After RBI, Sebi bans J M Fin for 60 days for flouting norms

Sebi barred JM Financial Ltd from accepting new mandates to act as a lead manager for public issue of debt securities

  • Last Updated : May 17, 2024, 14:11 IST

Days after the Reserve Bank barred JM Financial Products from providing any form of financing against shares and debentures, including sanction and disbursal of loans against initial public offering (IPO), capital markets watchdog Sebi barred JM Financial Ltd from accepting new mandates to act as a lead manager for public issue of debt securities. The company has been barred for flouting regulatory norms for 60 days.
But the company can fulfil its role as lead manager for issues it has already been mandated for, the regulator said in its interim order.

The order has come after routine examination by Sebi of the public issues of Non-Convertible Debentures (NCD) during 2023. The investigation focused on the activities of JM Financial and its related entities in a particular debt issue.

“The regulator noted that noticee (JM Financial) along with its connected group entities were prima facie noted to have given an assured exit to certain investors at a profit, thereby incentivising them to apply in the public issue in contravention of the regulatory mandates,” it said.

Further, the regulator will undertake “an investigation into the issues covered under this order. The investigation so undertaken shall be completed within a period of six months”.
JM Financial got individual investors, who would otherwise may not have participated in the issue, to make applications by providing funds to them and also assuring them an exit at a profit on the listing day, Sebi said.

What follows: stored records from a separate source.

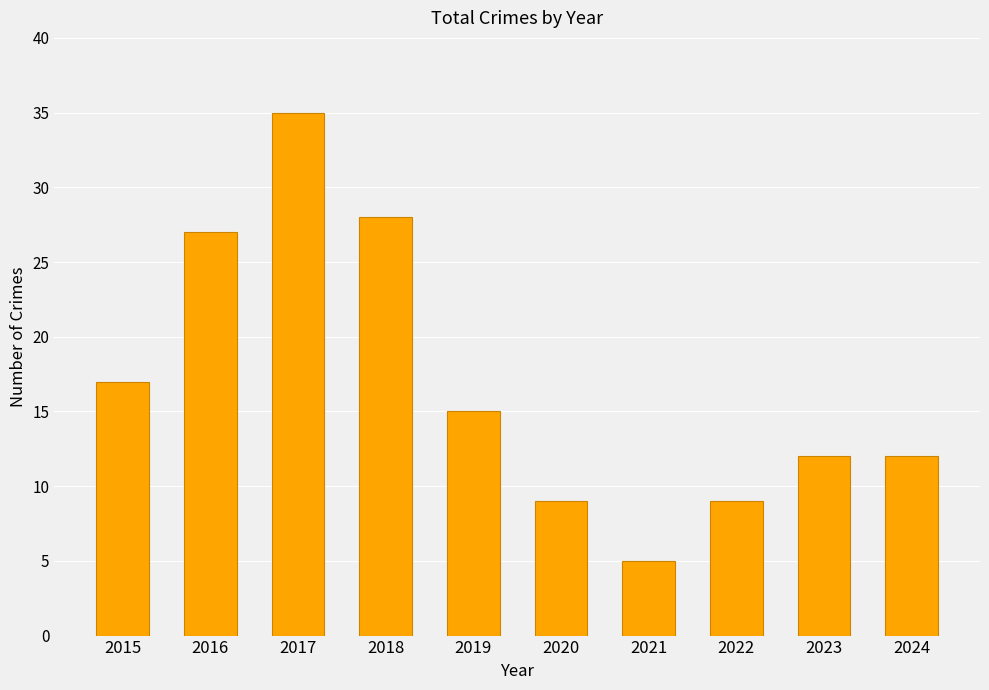

True or false: the data shows 15 at 2019.

True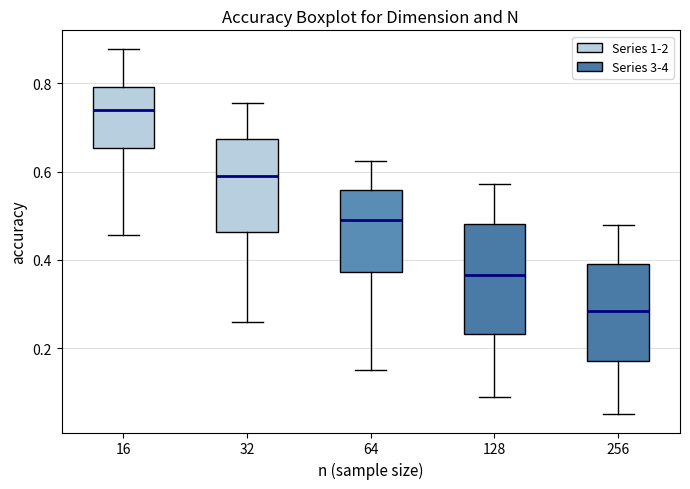

Reading left to right, transcribe this box plot: for each box, give where its median line is, the range the box spans, and where its two whiskers end, as read against the y-axis. The values are not printed on the chart, so give them approximately, as read against the axis.

16: median 0.74, box 0.66 to 0.80, whiskers 0.46 to 0.88
32: median 0.58, box 0.46 to 0.68, whiskers 0.26 to 0.76
64: median 0.50, box 0.38 to 0.56, whiskers 0.16 to 0.62
128: median 0.36, box 0.24 to 0.48, whiskers 0.08 to 0.58
256: median 0.28, box 0.18 to 0.40, whiskers 0.06 to 0.48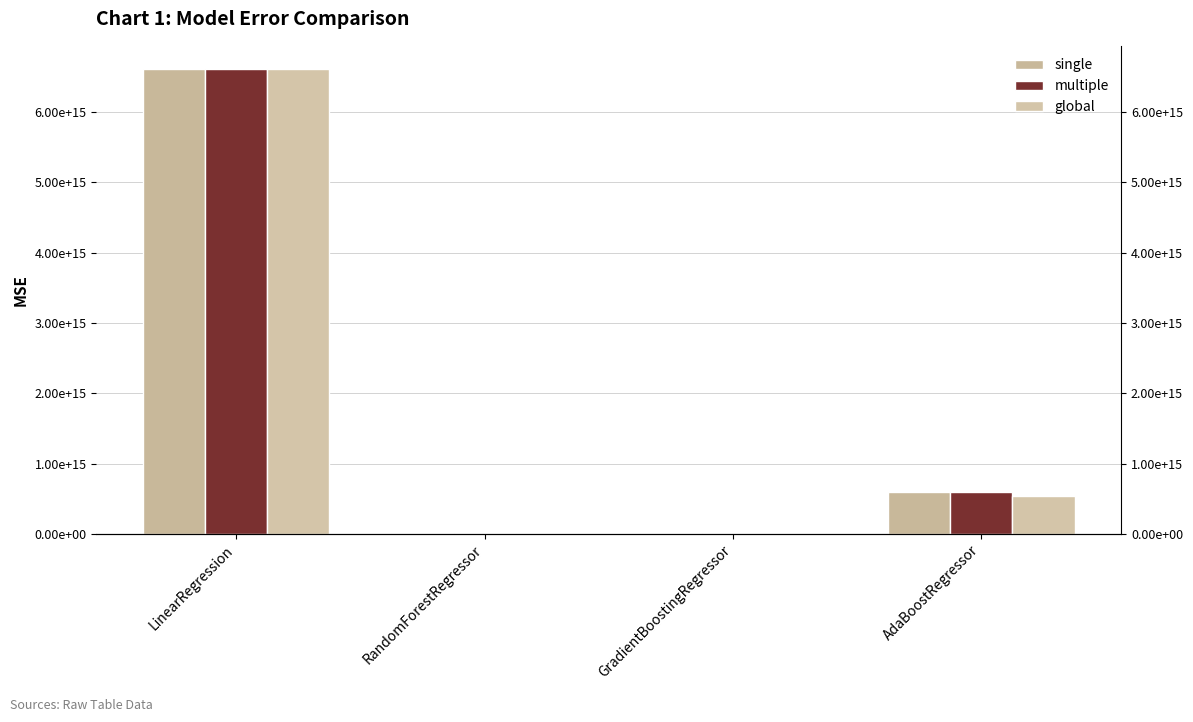

Rank the series by their maximum value, from highest to lowest.

single, multiple, global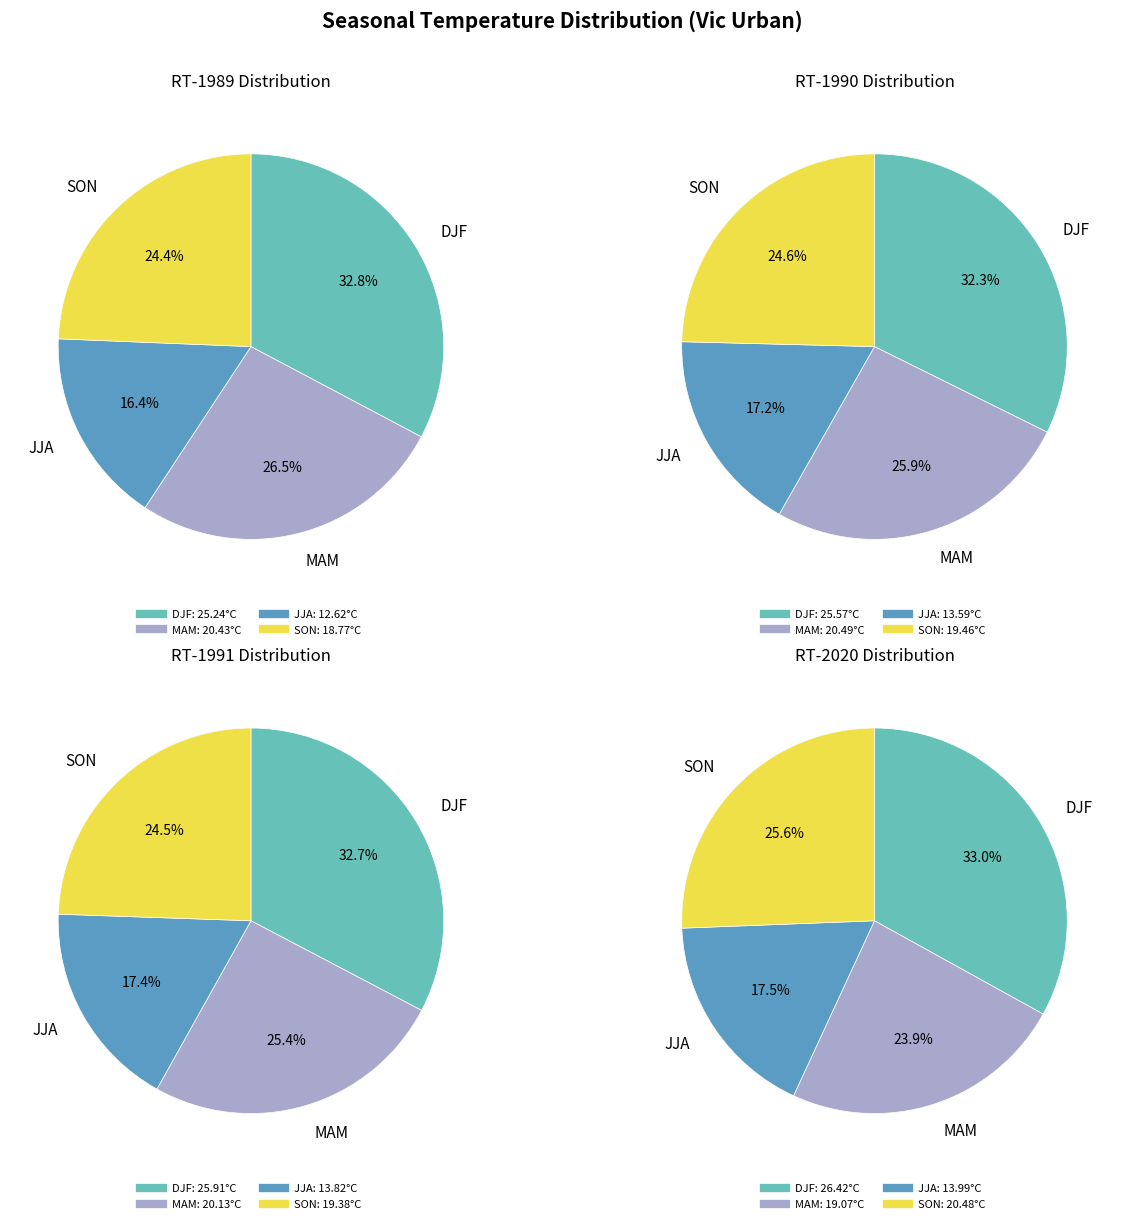

Which series has the largest range (max minus min)?

RT-1989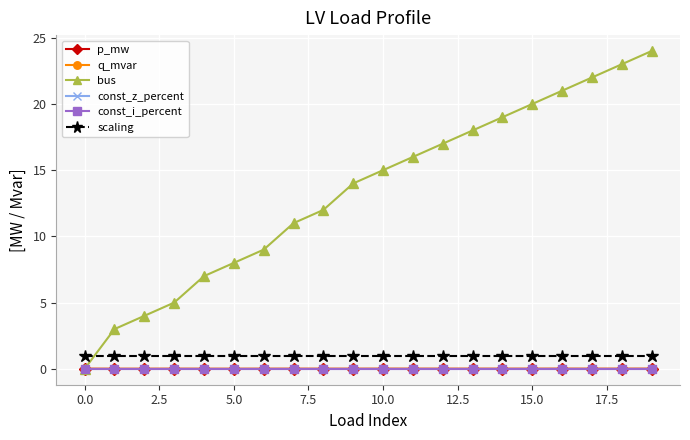

Which series has the largest total across all categories?

bus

It further said that JM Financial along with others was the merchant banker of the issue.
On further examination of the transactions on the day of listing of the issue, Sebi noted that JM Financial Products

Ltd (JMFPL-NBFC), a non banking finance company, and a subsidiary of JM Financial, acted as a counter party to the trades of these individual investors and had also provided the funds deployed by these investors for subscribing to the issue.

JMFPL-NBFC, subsequently, on the very same day, offloaded at a loss, a significant portion of the securities that it had acquired from these investors to corporate investors.

The examination also revealed that these investors had submitted their applications in the public issue through the stock broker JM Financial Services Ltd (JMFSL-Broker), another subsidiary of JM Financial Ltd.
By indulging in such practices, JM Financial violated the provisions of PFUTP (Prohibition of Fraudulent and Unfair Trade Practices) rules as well as merchant bankers rules.

While the regulator has examined modus-operandi in one case, the bank statements of the investors, operated through Power of Attorney (PoA) by the JM Group entities, suggest that this practice is followed in most public issues.
The pattern of transactions seen in the bank statements suggest that this is not an isolated incident, Sebi said.